┌─ Estratto
Un altro muro per Trump, questa volta si erge dalle Hawaii. Il giudice federale Derrick K. Watson ha bloccato l’attuazione di un nuovo ordine esecutivo emanato dal Presidente USA per limitare l’accesso negli Stati Uniti ai cittadini di sei paesi: si tratta del cosiddetto “Travel Ban”.
Ma questa è solo l’ultima battaglia della “guerra” che si sta giocando da gennaio ad oggi tra The Donald e i giudici federali. Infatti, già due ordini esecutivi prima di questo non hanno avuto sorte migliore.
Conformemente alla sua campagna elettorale, Trump, dopo appena sette giorni dall’insediamento alla Casa Bianca, emette il primo dei tre provvedimenti. È il 27 gennaio 2017 e il “Muslim ban” , anche se fra aspre polemiche, pone stringenti divieti e irrigidisce le già ferree regole sull’immigrazione negli USA. Nel dettaglio, il bando vieta il trasferimento di richiedenti asilo negli Stati Uniti per i successivi 120 giorni (quattro mesi) e coloro che hanno già ottenuto l’approvazione del Governo dovranno sostenere ulteriori controlli. La misura più dura riguarda i richiedenti provenienti dalla Siria; il decreto presidenziale impone, infatti, a tempo indeterminato il divieto di accoglienza per tutti i cittadini siriani con lo status di rifugiato. È una misura estremamente importante, soprattutto alla luce dei dati secondo i quali la Siria è il secondo paese per provenienza dei richiedenti che fanno domanda per entrare negli Stati Uniti. Dagli anni ’80 a oggi, gli Stati Uniti hanno sospeso l’accoglienza ai richiedenti asilo solo in un drammatico contesto, nei tre mesi successivi all’attentato alle Torri Gemelle. Con il primo “Muslim ban” viene drasticamente dimezzata la quota annuale di richiedenti che possono essere accolti nel Paese: si passa, infatti, dai 110mila sotto l’amministrazione Obama ai 50mila con Trump.
└─
┌─ Dati in ingresso
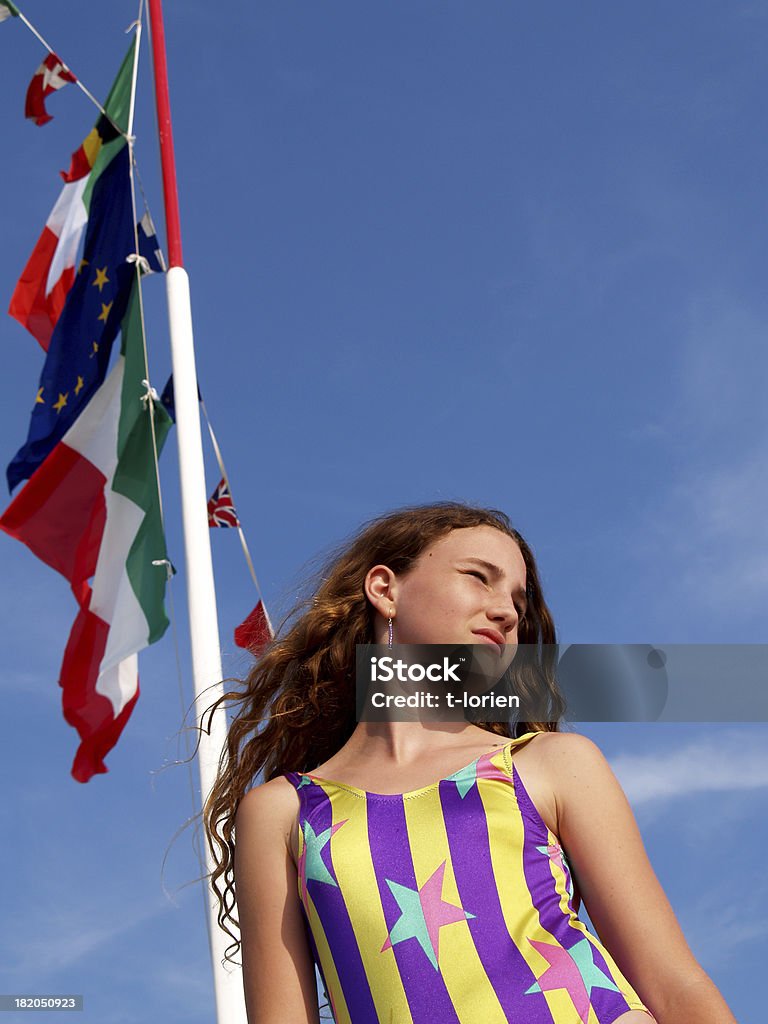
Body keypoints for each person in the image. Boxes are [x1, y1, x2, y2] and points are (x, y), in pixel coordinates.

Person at [203, 502, 737, 1024]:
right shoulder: (282, 812)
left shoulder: (549, 764)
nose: (506, 611)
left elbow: (674, 983)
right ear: (385, 589)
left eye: (518, 602)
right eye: (479, 577)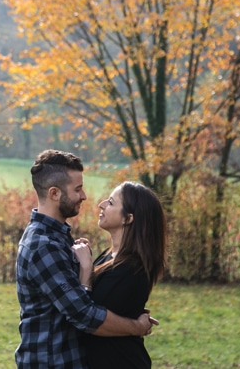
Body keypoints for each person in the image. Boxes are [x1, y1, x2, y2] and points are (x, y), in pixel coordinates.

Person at [15, 150, 157, 368]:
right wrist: (137, 326)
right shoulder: (43, 245)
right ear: (54, 193)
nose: (85, 196)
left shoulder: (58, 236)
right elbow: (83, 314)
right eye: (78, 189)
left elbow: (84, 301)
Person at [76, 181, 168, 369]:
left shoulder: (131, 268)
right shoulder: (111, 256)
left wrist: (86, 271)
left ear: (128, 218)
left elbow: (90, 320)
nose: (101, 204)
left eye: (110, 202)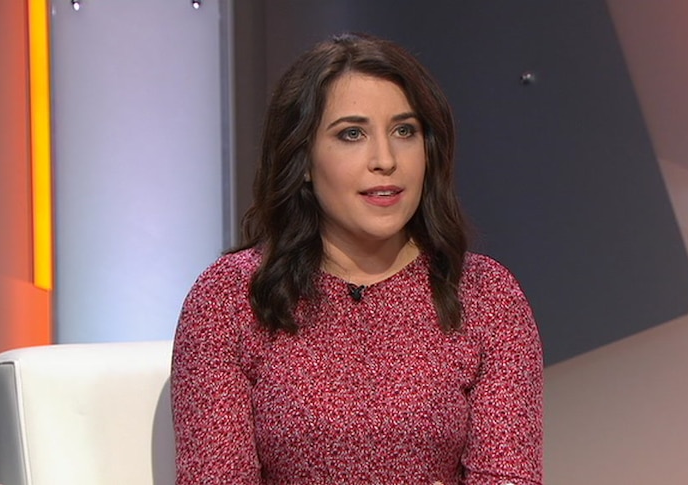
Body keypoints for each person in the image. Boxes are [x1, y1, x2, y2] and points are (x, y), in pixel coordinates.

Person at [171, 32, 543, 485]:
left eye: (404, 131)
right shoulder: (229, 298)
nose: (385, 159)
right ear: (303, 159)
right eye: (352, 134)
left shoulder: (487, 296)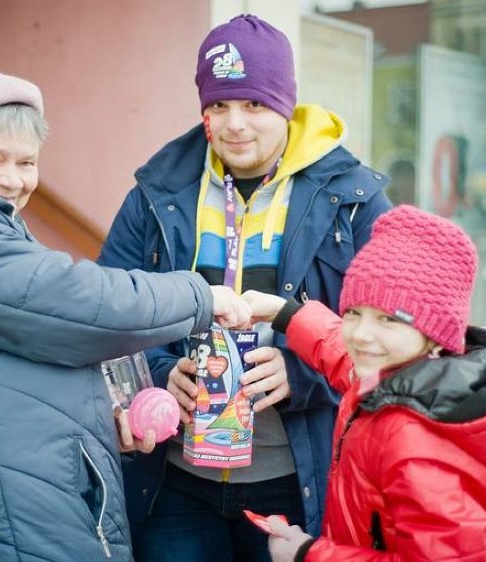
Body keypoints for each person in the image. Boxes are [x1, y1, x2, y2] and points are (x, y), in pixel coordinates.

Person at [0, 69, 251, 562]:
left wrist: (101, 419)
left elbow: (16, 362)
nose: (12, 178)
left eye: (27, 162)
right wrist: (199, 297)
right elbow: (82, 305)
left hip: (11, 497)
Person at [97, 14, 391, 561]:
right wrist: (161, 371)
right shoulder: (155, 191)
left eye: (254, 104)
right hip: (175, 481)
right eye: (218, 106)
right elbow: (110, 309)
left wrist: (305, 370)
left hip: (295, 481)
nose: (235, 124)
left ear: (286, 103)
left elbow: (394, 334)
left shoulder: (355, 199)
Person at [243, 205, 486, 561]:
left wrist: (308, 554)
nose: (361, 334)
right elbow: (345, 357)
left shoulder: (417, 446)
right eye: (354, 312)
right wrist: (288, 314)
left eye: (389, 319)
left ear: (436, 335)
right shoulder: (414, 378)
└─
Compito A |
Restituisci dall'estratto il tratto che va da "Ma questa è" fino a "avuto sorte migliore.".
Compito B |
Secondo l'estratto, in quale data Trump emette il primo dei tre provvedimenti?
Le righe costituiscono materiale separato dall'estratto.

Risultato A |
Ma questa è solo l’ultima battaglia della “guerra” che si sta giocando da gennaio ad oggi tra The Donald e i giudici federali. Infatti, già due ordini esecutivi prima di questo non hanno avuto sorte migliore.

Risultato B |
Il 27 gennaio 2017.